Often life’s twists and turns surprise you and that’s precisely what happened with Madhavi Das. This alumnus from the Institute of Management, Kozhikode, followed the usual path, working with HSBC for some 7 years, donning a variety of roles across departments. But this Bangalorean continuously yearned for that often elusive state – job satisfaction.
Madhavi comes from a very linguistically and culturally diverse background, with two sets of parents who range from being businesspersons to published author and restaurateur. It was such a background that inspired her to start Bamboo Tribe, a bamboo-based apparel online venture.
“I decided to leave the banking industry without much clue as to what I’d do next, except that I wanted to join a newer, exciting company rather than yet another behemoth in which I’d be but small fry. That’s when I met Hugo Barra and Manu Jain of Xiaomi and after a lovely chat, I was pleasantly surprised to be asked to lead Xiaomi’s sales efforts in India,” says Madhavi.
That period was hugely exciting for her. She was just the eighth employee at Xiaomi, then just a modest player in the smartphone market, and this gave her an opportunity to be a crucial part of the nascent business. Madhavi recalls, “It was a lot of hard work but it is also one of my most personally satisfying jobs; and the learning I gained in the 15 months I worked there is immeasurable.” She then went on to head the e-commerce platform at LeEco.
A noble adventure
But there comes a time in life when people take that leap of faith to do what they really want to. For Madhavi, it came in March 2017 when she launched her own venture, Bamboo Tribe.
It began with her partner Srish’s interest in the versatile bamboo plant, which is eco-friendly and its high sustainability quotient foretold a great future for it. He believed that there was something worth exploring and Madhavi saw his point. She explains, “I got so enthused by the idea that I spent a lot of time learning about bamboo and [its unlimited potential]. I needed to find something where I could scale the demand and supply rapidly. And that’s where bamboo clothing came in. The features of the bamboo fabric (being moisture wicking, anti-odour, hypoallergenic, etc.) led me to realise that active wear was the perfect category to begin with. That’s how I created our line of Bamboo active wear.”

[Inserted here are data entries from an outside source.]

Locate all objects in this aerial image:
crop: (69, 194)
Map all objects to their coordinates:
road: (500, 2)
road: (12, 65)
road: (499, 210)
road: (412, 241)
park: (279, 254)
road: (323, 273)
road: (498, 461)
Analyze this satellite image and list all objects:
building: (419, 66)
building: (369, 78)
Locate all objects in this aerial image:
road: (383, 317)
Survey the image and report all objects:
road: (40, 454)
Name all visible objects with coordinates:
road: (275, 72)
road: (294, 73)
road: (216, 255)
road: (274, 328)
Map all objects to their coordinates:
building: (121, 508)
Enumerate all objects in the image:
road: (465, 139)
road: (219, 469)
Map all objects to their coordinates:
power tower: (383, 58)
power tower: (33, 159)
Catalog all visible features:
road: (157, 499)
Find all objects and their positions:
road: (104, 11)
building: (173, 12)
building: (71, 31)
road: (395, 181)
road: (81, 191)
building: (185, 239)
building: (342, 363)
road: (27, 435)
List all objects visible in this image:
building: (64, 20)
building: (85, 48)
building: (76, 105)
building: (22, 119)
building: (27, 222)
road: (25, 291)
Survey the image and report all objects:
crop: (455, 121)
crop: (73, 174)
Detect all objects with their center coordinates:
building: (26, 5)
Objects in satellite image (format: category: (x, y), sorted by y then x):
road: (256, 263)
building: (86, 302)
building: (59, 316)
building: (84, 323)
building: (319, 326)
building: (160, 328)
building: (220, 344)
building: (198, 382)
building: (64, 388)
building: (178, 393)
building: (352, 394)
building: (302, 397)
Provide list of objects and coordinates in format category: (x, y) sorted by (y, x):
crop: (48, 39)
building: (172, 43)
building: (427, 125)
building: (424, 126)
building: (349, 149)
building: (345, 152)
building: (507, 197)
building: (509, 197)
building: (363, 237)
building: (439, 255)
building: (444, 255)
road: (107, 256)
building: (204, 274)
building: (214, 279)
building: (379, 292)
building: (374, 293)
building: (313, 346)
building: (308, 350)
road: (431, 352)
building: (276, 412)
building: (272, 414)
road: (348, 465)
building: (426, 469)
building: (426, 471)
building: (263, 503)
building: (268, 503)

Madhavi got together with Aiyappa Somayanda, her friend and co-founder of Bamboo Tribe, to begin the new venture. The two had worked together at Xiaomi and LeEco also, so Madhavi’s elated when he agreed to join her. “I was thrilled when he said he was on-board too. I handle the design, manufacturing, marketing, IT and financing while Aiyappa handles the sales, operations and administration. It’s a good mix which works well for us and plays on both our strengths.”
Bamboo Tribe, as the name indicates, is dedicated to developing bamboo products, especially their signature active wear range. “Bamboo is a sustainable and breathable alternative to the synthetic sportswear currently available in the market. Bamboo-wear keeps you dry, odour-free, rash-free and, best of all, it’s even softer than Egyptian cotton,” Madhavi says enthusiastically.
Today, the year-old company serves anyone looking for comfortable sportswear - be it yoga, the daily run, an intense crossfit workout, a sweaty game of football or just a regular day in the Indian summer.
Ready for the next step
Bamboo Tribe has been bootstrapped so far, but now that it has been in the market for a few months, it is ready to raise funds. As Madhavi spells it out, “Our product is pretty different from most startup stories, where they are more of tech-enabled services, with monetisation somewhere down the line in the form of subscriptions or advertising. Bamboo Tribe, on the other hand, is pretty straightforward and, therefore, immediately viable. We’ve just been creating products and selling them to customers via sales partners, mostly online.”
But building a company isn’t exactly a cakewalk. Madhavi believes it is crucial to get some work experience before starting out on one’s own. “Don’t underestimate the value of learning the ropes by actually working for someone else first. Real-life experience matters. It is also important to thoroughly evaluate your financial position as well as your emotional resilience because you need both to help you not panic at every wrong turn.”
The way forward
One of the biggest challenges when Madhavi started, Bamboo Tribe was reliable and steady supply, which is a problem for even the biggest brands in the industry. Lack of structure and organisation, especially for local production, can be a significant hindrance. “We have been making headway on that front and are now focusing on some of our other issues like scaling up, sales expansion, and developing a more structured marketing strategy.”